For senior Margaret Mulkerrin, Stephen Colbert offered the perfect advice for the Class of 2015.
“Do yourself a favor: Be an easy grader. Score yourself on a curve. Give yourself extra credit,” the comedian and late night television host said, while encouraging graduates to set their own standards for success as they transition out of the classroom.
Surrounded by family and friends, 1,861 graduates faced their futures against the backdrop of a new, modern, open-air stage designed to complement the structure of Wake Forest’s iconic Wait Chapel.
Hearn Plaza was bustling on May 18 with a crowd of more than 12,000 gathered to celebrate the achievements of 1,044 undergraduates and 817 graduate and professional students who received degrees.
In his opening remarks, President Nathan O. Hatch, called commencement “a day of joy and celebration.” And it was, in a picture-perfect way, evident by the smiling faces and the cheers as family connected with their grads during the processional, taking photos, waving, and pumping fists in the air. Prior to the ceremony, the jumbotron screens flickered non-stop with Tweets and Instagrams from grads and their guests, eliciting fun responses.
As Student Government president, Mulkerrin, a political science and art history double major, from Rye, N.Y., was one of three students who served on the commencement speaker selection committee, and she was hoping for a political humorist. Colbert was her first choice.
“Political humor has the power to make people think about things in a different way,” said Mulkerrin. “The political humorist allows us to talk about really difficult things and look at something we haven’t seen or thought of before.”
Colbert, who will succeed David Letterman as host of the “Late Show” franchise on CBS, lived up to his reputation of commencement speech greatness when he delivered about 15 minutes of wry commentary spotlighting Wake Forest and many of its traditions, including streaking and rolling the Quad.
He immediately had the crowd laughing on an already 80-degree morning with a reference to the “scarf” he’d been given on a “chilly day” for the honorary degree, Doctor of Humane Letters. “I’m a huge fan of humans,” he quipped.

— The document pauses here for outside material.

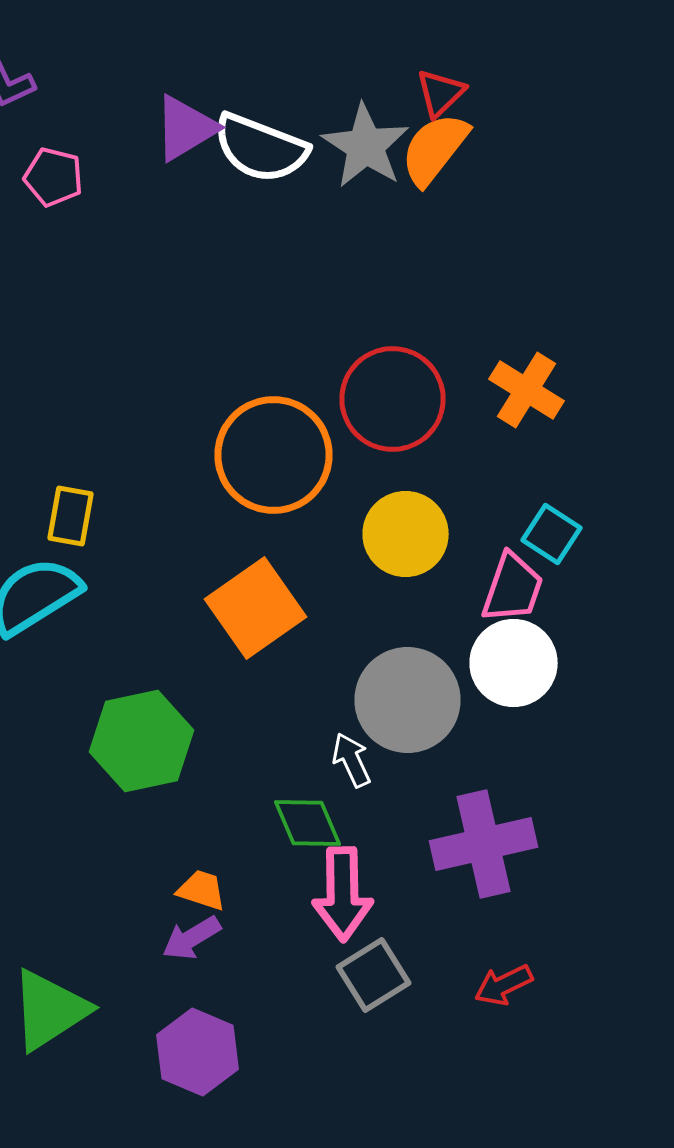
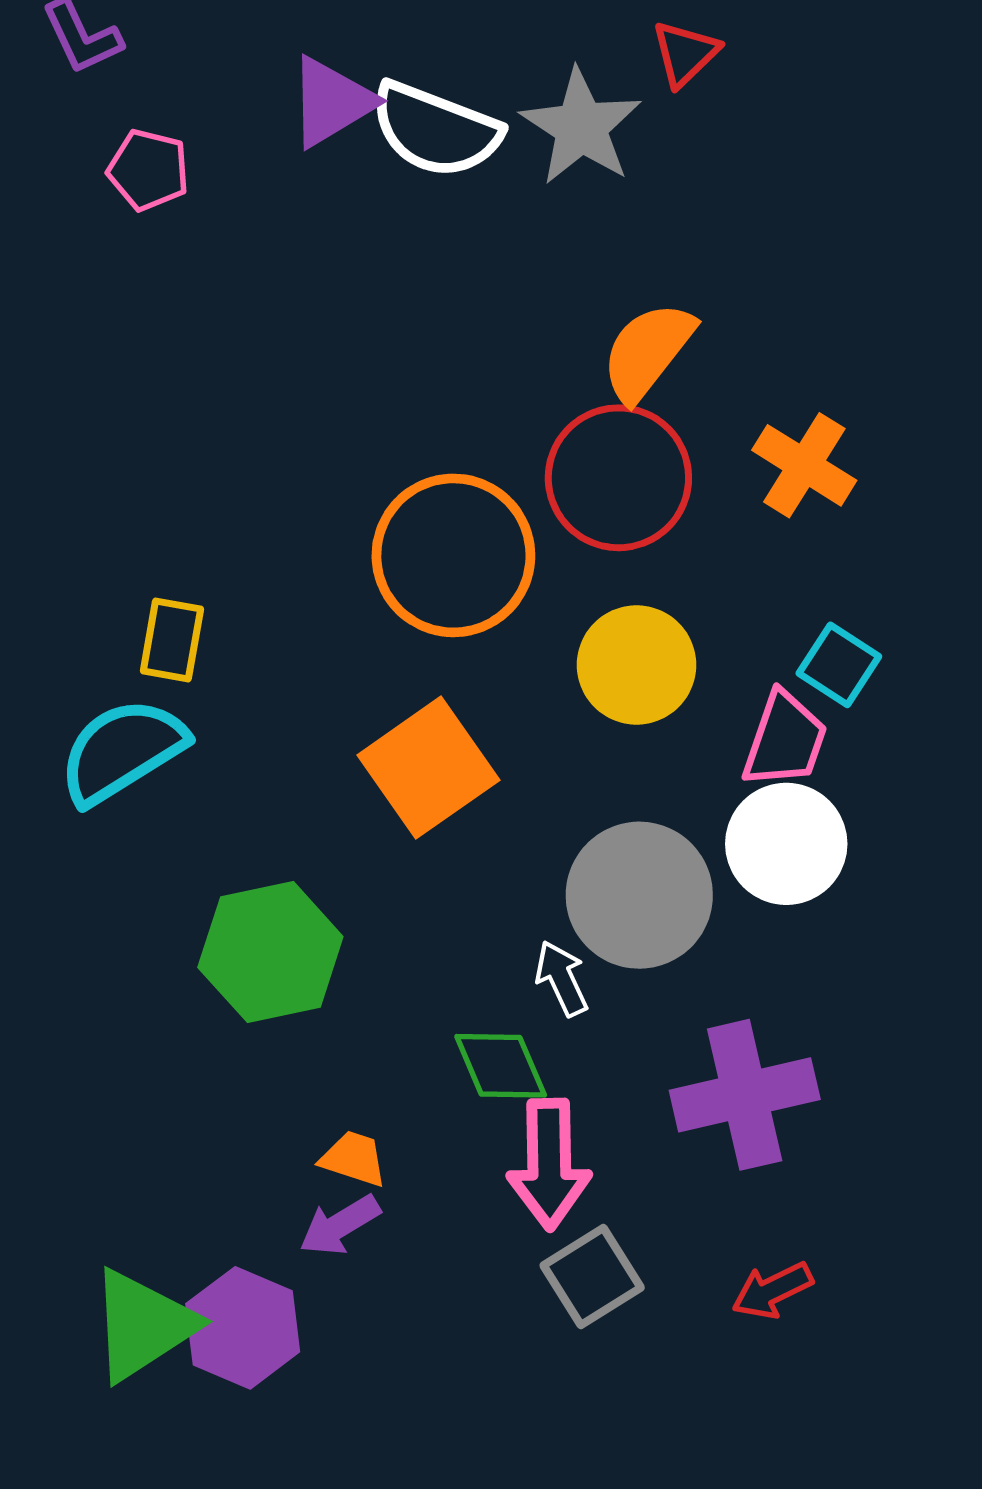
orange semicircle: (434, 149) -> (648, 352), moved
purple hexagon: (198, 1052) -> (243, 1328), moved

Among the jokes, Colbert also delivered a few nuggets of wisdom.
“I hope you find the courage to decide for yourself to find what is right and what is wrong. And then, please expect as much of the world around you. Try to make the world good according to your standards. It won’t be easy,” he said.
“Your job, Pro Humanitate, is to prove us wrong,” he said, with appreciation for Wake Forest’s motto. “Because if you don’t prove us wrong, then forget everything I’ve been saying.”
His speech was a hit with parents and graduates alike. They said it was incredible, hilarious and personal, yet with a real message.
Daniel Conde, computer science major, from New York, N.Y., said after the ceremony that the impact of graduating had not fully sunk in and it had been a bittersweet day.
“It is an emotional time, but also very happy. Stephen Colbert was fantastic and I really liked his message.”
Chris Gretchen, a Business and Enterprise Management major, who will begin his career at Oracle, agreed. “I want to thank all of my professors and my family who have been with me from the start. Colbert was the cherry on top for this remarkable day.”